Capital News
HOCHTIEF Pension Trust e.V. has informed the HOCHTIEF board that it intends to sell up to 2,100,950 HOCHTIEF shares on the exchange. The figure corresponds to around 3% of all HOCHTIEF shares, stated the MDAX group on 22 February. If they are all sold, the HOCHTIEF Pension Trust will no longer hold any HOCHTIEF shares. The board has decided to agree to the sale. It could up the Freefloat and the MDAX rating.
On 4 February Pfleiderer placed a total of 5,332,600 new shares from its capital increase by €13,651,456.00 to €150,166,272.00 at a price of €6.50 per share, in an accelerated book-building procedure. Gross proceeds from the issue were €34.7 million. The economically struggling wood-products firm hopes to improve its financial position by this small capital increase. The issue was ex rights. Placement was only with qualified institutional investors at home and abroad. Major shareholder One Equity Partners did not, however, join in, and at 23.3% no longer has a blocking minority. The Pfleiderer family’s share has fallen to 10%. Media manager Hubertus Hoffmann now also holds less than 3%.
Roth & Rau is taking over the solar subsidiary of the Dutch OTB group. The solar plant maker further stated the purchase price was €35.5 million plus the taking on of €25 million in financial commitments, €30 million covered by the issue of 1,379,999 new Roth & Rau shares as a capital increase against cash contributions. A little earlier, the Saxon firm had explicitly stated the purchase price was to be understood as including the financial commitments. OTB will in future hold a bare 10% in the company from Hohenstein-Ernstthal near Chemnitz. The remaining €5.5 million were paid in cash.
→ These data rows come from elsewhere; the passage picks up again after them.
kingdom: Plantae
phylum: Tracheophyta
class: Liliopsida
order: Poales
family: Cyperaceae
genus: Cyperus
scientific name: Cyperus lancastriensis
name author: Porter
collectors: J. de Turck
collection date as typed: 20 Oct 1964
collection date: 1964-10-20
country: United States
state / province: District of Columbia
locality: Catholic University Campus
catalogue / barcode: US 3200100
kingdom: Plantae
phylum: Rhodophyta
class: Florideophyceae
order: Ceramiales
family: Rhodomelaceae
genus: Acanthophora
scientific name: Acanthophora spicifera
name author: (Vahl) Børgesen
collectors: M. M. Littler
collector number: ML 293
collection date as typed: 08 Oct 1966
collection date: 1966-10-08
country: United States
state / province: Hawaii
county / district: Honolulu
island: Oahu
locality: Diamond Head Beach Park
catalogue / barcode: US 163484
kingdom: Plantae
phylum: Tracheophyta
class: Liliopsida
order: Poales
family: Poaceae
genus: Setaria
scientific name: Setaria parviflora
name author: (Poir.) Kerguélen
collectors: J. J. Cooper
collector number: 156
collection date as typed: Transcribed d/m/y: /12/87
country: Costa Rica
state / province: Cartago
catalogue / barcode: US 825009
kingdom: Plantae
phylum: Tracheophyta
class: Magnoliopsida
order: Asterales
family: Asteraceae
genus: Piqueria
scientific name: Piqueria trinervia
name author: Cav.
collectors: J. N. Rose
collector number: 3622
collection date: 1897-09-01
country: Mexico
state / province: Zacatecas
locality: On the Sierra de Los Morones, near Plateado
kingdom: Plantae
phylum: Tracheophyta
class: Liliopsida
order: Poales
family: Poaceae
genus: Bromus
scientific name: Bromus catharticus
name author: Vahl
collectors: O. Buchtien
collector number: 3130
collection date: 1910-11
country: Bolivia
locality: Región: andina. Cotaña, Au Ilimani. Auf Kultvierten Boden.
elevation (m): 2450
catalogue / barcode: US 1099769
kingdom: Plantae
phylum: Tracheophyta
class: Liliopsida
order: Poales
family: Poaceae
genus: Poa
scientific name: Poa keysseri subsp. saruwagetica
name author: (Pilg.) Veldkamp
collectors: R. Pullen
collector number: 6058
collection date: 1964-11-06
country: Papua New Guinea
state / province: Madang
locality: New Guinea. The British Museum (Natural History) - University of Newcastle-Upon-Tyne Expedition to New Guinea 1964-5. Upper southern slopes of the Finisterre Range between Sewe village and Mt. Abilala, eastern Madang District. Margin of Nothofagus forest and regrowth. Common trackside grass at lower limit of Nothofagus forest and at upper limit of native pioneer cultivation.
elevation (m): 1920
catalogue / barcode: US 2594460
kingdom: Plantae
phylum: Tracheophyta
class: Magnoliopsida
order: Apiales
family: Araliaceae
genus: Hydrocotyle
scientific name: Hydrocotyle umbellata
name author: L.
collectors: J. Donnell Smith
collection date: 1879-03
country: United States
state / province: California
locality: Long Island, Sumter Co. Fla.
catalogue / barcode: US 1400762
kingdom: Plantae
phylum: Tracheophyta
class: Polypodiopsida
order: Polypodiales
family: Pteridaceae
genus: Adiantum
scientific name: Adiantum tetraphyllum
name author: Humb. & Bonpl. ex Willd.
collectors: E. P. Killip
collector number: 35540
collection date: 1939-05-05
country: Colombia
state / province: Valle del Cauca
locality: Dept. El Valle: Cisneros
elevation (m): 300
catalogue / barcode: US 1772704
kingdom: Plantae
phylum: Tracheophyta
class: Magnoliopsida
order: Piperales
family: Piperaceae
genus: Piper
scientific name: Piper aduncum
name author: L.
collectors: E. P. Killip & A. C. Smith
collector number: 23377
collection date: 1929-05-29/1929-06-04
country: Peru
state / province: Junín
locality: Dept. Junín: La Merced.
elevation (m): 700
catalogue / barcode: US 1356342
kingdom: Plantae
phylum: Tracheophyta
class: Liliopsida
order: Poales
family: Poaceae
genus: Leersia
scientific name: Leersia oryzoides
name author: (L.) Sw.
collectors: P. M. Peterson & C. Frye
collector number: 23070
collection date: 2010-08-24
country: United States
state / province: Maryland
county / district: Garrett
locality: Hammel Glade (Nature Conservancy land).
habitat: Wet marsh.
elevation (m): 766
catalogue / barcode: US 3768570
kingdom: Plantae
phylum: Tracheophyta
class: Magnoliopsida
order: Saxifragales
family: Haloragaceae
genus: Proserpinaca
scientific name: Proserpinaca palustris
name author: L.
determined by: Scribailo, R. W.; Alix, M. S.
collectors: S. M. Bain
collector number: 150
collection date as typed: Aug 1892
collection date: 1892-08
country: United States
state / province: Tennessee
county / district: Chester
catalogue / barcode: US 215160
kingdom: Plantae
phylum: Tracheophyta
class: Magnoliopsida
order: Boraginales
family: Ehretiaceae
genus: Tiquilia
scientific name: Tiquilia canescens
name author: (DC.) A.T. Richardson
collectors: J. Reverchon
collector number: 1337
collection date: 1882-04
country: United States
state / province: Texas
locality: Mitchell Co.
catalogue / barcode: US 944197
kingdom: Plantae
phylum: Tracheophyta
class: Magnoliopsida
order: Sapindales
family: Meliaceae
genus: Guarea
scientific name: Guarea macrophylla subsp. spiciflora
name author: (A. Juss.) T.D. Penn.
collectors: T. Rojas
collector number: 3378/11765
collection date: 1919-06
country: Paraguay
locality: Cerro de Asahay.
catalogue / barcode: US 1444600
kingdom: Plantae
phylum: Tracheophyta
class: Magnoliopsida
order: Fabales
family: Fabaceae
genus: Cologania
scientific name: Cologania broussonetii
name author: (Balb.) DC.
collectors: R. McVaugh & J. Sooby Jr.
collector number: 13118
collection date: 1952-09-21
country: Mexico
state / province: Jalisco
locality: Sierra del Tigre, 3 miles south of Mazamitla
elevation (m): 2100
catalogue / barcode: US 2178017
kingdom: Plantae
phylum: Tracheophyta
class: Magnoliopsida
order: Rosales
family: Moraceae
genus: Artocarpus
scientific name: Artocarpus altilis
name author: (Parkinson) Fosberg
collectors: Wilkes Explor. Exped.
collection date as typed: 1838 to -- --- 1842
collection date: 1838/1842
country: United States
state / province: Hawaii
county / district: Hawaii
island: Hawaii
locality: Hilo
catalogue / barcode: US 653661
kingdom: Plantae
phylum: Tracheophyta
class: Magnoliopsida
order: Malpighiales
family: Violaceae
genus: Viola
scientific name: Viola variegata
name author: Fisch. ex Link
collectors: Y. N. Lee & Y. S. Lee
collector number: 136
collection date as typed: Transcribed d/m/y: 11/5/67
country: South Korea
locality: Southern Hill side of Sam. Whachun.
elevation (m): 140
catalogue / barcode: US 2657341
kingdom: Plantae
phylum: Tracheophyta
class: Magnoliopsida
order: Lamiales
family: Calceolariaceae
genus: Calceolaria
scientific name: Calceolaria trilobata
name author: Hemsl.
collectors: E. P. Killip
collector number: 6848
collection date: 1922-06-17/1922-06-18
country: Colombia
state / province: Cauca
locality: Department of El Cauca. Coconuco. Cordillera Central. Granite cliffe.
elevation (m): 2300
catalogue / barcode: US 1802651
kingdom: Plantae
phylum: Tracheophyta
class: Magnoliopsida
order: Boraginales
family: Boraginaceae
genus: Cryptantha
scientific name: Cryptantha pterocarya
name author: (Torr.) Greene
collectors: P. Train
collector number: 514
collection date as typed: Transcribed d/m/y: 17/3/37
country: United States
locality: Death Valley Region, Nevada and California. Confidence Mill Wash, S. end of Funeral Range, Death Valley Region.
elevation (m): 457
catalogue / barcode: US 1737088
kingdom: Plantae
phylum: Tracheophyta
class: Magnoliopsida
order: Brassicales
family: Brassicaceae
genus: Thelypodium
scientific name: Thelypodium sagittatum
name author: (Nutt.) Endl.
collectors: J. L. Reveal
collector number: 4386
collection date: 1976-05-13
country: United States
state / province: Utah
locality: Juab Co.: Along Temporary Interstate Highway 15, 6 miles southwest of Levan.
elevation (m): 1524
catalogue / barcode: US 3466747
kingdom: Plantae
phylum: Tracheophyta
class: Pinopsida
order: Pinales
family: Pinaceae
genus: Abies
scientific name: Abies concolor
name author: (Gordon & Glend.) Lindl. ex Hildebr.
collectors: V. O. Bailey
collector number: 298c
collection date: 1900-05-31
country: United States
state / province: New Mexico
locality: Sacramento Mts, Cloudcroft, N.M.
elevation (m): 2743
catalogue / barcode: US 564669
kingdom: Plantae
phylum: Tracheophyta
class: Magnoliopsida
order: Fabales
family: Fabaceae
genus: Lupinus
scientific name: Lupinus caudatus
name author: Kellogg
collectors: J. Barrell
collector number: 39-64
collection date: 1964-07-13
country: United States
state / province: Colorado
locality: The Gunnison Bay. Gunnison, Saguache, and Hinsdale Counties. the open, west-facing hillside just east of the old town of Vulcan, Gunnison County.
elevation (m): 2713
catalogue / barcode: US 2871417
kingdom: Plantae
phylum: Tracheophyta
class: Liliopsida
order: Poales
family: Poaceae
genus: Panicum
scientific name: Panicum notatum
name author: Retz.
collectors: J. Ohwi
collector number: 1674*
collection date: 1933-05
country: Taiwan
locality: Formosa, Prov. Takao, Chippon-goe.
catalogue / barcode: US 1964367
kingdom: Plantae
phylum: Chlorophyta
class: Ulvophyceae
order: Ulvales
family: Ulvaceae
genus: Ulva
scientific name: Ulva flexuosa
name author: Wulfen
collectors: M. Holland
SAP announced in early February that in connection with the software group’s share option plan, participants exercising rights had on 1 February taken a total of up to 6.6 million shares in the Walldorf DAX company, which should be sold directly on the market as long as the SAP share price was at or above the option price of €33.66. SAP will in the main service its employees’ option rights out of its own shares. A share buyback would fill up its own shareholding to 38.5 million units again.